Cynthea apretó el hombro de Peach.

– ¡Lo conseguimos!

Él sonrió y asintió, ajustando los niveles de sonido mientras el capitán Sol se dirigía a la tripulación.

– Éste es un buen material, jefa.

19.05 horas

Zero estaba rodando una toma de estribor a babor a través de la cubierta del entresuelo y enmarcó un crepúsculo puntillista de cirros anaranjados, lavanda y bermellón.

La mesas dispuestas para la cena, iluminadas con velas, salpicaban la cubierta de proa mientras el Trident navegaba con rumbo sur. Un viento cálido jugueteaba sobre las mesas. Los científicos y el equipo del programa estaban acabando su cena compuesta de filetes de pargo alazán, arroz pilaf y judías verdes. Los tres camarógrafos se paseaban entre las mesas mientras los comensales susurraban con curiosidad acerca del inminente anuncio.

El capitán Sol finalmente golpeó ligeramente su copa con un cuchillo y, con el crepúsculo del Pacífico Sur a sus espaldas, Glyn y él se dirigieron a la tripulación.

– Como seguramente os habréis dado cuenta, ahora navegamos hacia el sur -comenzó el capitán, y señaló dramáticamente con el brazo derecho sobre la proa.

Cynthea le indicó a Peach que pinchara la cámara que estaba montada en el puente y que mostraba al Trident navegando en dirección al horizonte austral, luego otra cámara que enfocaba la proa hendiendo el agua azul, y luego nuevamente al capitán Sol.

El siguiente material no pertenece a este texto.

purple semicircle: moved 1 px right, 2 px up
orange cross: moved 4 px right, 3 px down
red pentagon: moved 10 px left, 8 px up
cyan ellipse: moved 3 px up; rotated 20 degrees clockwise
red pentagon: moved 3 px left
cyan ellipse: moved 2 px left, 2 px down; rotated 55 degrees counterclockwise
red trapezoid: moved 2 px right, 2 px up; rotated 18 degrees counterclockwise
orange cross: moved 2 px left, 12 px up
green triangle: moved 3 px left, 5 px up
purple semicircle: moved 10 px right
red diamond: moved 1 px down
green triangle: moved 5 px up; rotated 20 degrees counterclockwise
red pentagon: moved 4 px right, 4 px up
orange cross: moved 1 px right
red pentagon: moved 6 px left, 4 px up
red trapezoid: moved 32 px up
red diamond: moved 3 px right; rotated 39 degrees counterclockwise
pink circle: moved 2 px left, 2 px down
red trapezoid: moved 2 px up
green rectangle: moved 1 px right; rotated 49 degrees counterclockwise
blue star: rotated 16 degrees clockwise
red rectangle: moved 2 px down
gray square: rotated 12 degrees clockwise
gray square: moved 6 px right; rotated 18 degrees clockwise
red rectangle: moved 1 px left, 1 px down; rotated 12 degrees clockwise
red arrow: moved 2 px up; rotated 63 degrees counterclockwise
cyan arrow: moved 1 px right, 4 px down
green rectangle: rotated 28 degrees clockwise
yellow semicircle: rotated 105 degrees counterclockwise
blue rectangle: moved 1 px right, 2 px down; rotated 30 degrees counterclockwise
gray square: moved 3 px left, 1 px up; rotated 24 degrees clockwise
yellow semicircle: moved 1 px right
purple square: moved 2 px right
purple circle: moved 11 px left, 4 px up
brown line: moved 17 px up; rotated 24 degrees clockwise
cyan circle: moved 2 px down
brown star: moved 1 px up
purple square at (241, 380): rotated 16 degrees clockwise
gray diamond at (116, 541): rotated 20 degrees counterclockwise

– Hace unas horas captamos una señal de una radiobaliza de un velero que está en peligro.

La gente en las mesas comentó la noticia visiblemente excitada.

– Sabemos que el propietario del velero fue rescatado por la Guardia Costera de Estados Unidos cerca de Kaua hace cinco años durante una fuerte tormenta. De modo que, o bien ese velero ha navegado a la deriva durante cinco años, o encalló en la isla que se halla al sur de nosotros antes de eso, o alguien más se encuentra a bordo en este momento. Hemos tratado de ponernos en contacto con el velero a través de frecuencias de emergencia pero no hemos obtenido respuesta. Puesto que los aviones de rescate no llevan combustible suficiente para llegar a su posición desde el campo de aviación más próximo, nos han pedido que respondamos a la llamada de socorro.

Un coro de voces de sorpresa y asombro se elevó desde las mesas.

Glyn se aclaró la garganta. El biólogo estaba visiblemente nervioso ahora que las cámaras y las luces se volvieron hacia él.

– La buena noticia -anunció el inglés- es que la señal parece provenir de una de las últimas islas inexploradas que quedan en el mundo.